▸ **TEXT**
-*-
Shelter from the storm
Tulane professor Ken Muneoka and other scholars displaced by Katrina find a home at UCI
Ken Muneoka, Ph.D. ’83 never dreamed he’d be working in a UCI biology lab this fall – along with five of his students and a postdoctoral researcher from Tulane University. He didn’t expect to be living with his former professor, Susan Bryant, dean of biological sciences, and her husband, research biologist David Gardiner. But that was before Hurricane Katrina uprooted Muneoka and his family from their New Orleans home, setting him on an unexpected course back to UCI.
As a visiting professor of cell and molecular biology, Muneoka is trying to continue his research on limb regeneration – while regenerating his own life.
“It will cost months if not years to recoup the momentum in his research. Presumably his animals (special strains of lab mice) are lost,” says Bryant, who considers Muneoka a colleague and friend. “He could be worrying about how everything will turn out, but he’s not. He’s a well-balanced person.”
Muneoka was heading to a conference in Australia when he heard about Katrina and hurried home. His wife and two children had safely evacuated to Georgia, but his home was severely damaged.
After Tulane closed, Bryant and Gardiner offered Muneoka their lab and office space as well as their Newport Beach home. Muneoka and his family plan to stay at least until the end of the quarter. His students moved into on-campus housing.
“People have donated bedding, clothing, TVs and furniture to my six people,” Muneoka says. “They’re helping in any way they can to bring our lives back to normal.”
Ken and the Tulane contingent aren’t the only ones who have found a temporary home at UCI. Pamela Waldron-Moore, chair of political science at Xavier University, will spend fall quarter as a visiting associate professor of political science in UCI’s School of Social Sciences.
-*-
Stored data entries:

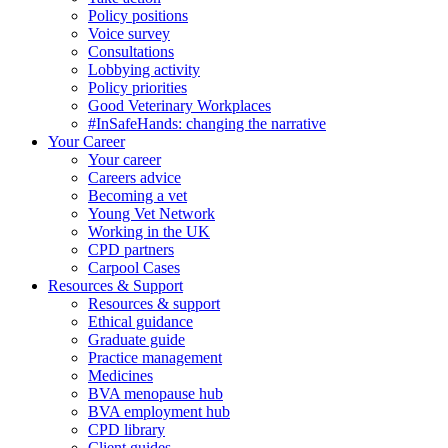
Policy positions
Voice survey
Consultations
Lobbying activity
Policy priorities
Good Veterinary Workplaces
#InSafeHands: changing the narrative
Your Career
Your career
Careers advice
Becoming a vet
Young Vet Network
Working in the UK
CPD partners
Carpool Cases
Resources & Support
Resources & support
Ethical guidance
Graduate guide
Practice management
Medicines
BVA menopause hub
BVA employment hub
CPD library
Client guides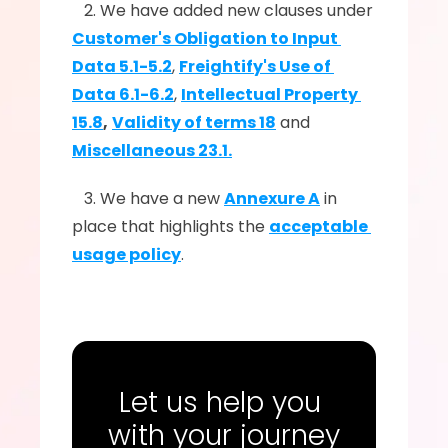
   2. We have added new clauses under 
Customer's Obligation to Input 
Data 5.1-5.2
, 
Freightify's Use of 
Data 6.1-6.2
, 
Intellectual Property 
15.8
,
Validity of terms 18
 and 
Miscellaneous 23.1.
   3. We have a new 
Annexure A
 in 
place that highlights the 
acceptable 
usage policy
.
Let us help you 
with your journey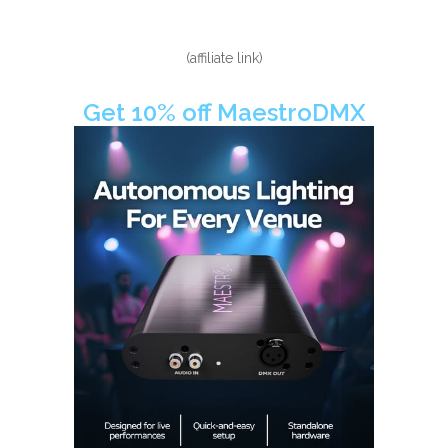
(affiliate link)
Get 10% off MaestroDMX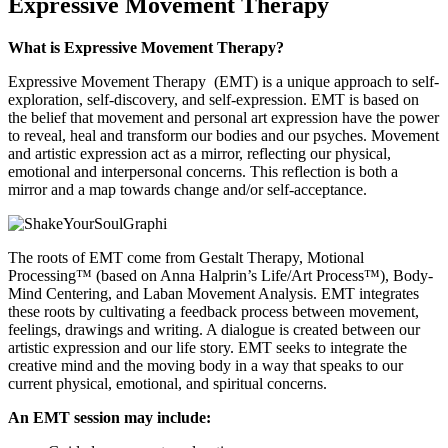
Expressive Movement Therapy
What is Expressive Movement Therapy?
Expressive Movement Therapy (EMT) is a unique approach to self-
exploration, self-discovery, and self-expression. EMT is based on
the belief that movement and personal art expression have the power
to reveal, heal and transform our bodies and our psyches. Movement
and artistic expression act as a mirror, reflecting our physical,
emotional and interpersonal concerns. This reflection is both a
mirror and a map towards change and/or self-acceptance.
The roots of EMT come from Gestalt Therapy, Motional
Processing™ (based on Anna Halprin’s Life/Art Process™), Body-
Mind Centering, and Laban Movement Analysis. EMT integrates
these roots by cultivating a feedback process between movement,
feelings, drawings and writing. A dialogue is created between our
artistic expression and our life story. EMT seeks to integrate the
creative mind and the moving body in a way that speaks to our
current physical, emotional, and spiritual concerns.
An EMT session may include:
-*-
▸ **PROBLEMS AND TASKS**
1. Using the article about Ken Muneoka, decide whether each statement agrees with it, answering yes or no and quoting the words that settle it: (a) Muneoka's wife and two children evacuated to Georgia. (b) Muneoka's students are staying in Bryant and Gardiner's home. (c) Muneoka was attending a conference in Australia when Katrina struck.
2. Carry on writing the article about Ken Muneoka and the other scholars displaced by Katrina, starting right after its last sentence.
These lines have no connection to the article about Ken Muneoka.

▸ **RESULTS**
1.
(a) Yes: "His wife and two children had safely evacuated to Georgia"
(b) No: "His students moved into on-campus housing."
(c) No: "Muneoka was heading to a conference in Australia when he heard about Katrina and hurried home."

2.
About 12 graduate students and 14 undergraduates have come from New Orleans schools, including Tulane, Xavier, Loyola University and the University of New Orleans. Students’ numbers have fluctuated as they decide to stay or head elsewhere. They’re here as visiting scholars, so UCI can waive tuition and sort through details of their financial aid on a case-by-case basis.
Zack St. Onge, a senior computer science major at Loyola, came with just the few clothes he’d packed before fleeing Katrina. He was told not to worry about tuition and other costs while the university processes his paperwork, and he was provided with a furnished student apartment, bedding and necessities.
St. Onge has seen satellite photos of his family’s home in Orleans Parish that showed it virtually underwater.
“You don’t think about things you lost, and then …” he says, his voice trailing off. “It’s hard to realize some of this stuff is gone.”
But thanks to the UCI community, for St. Onge, Muneoka and the others affected by Katrina, all is not lost.
“UCI has been very good to me,” Muneoka says. “Everyone has been incredibly generous. It’s not like we’re alone in this thing.”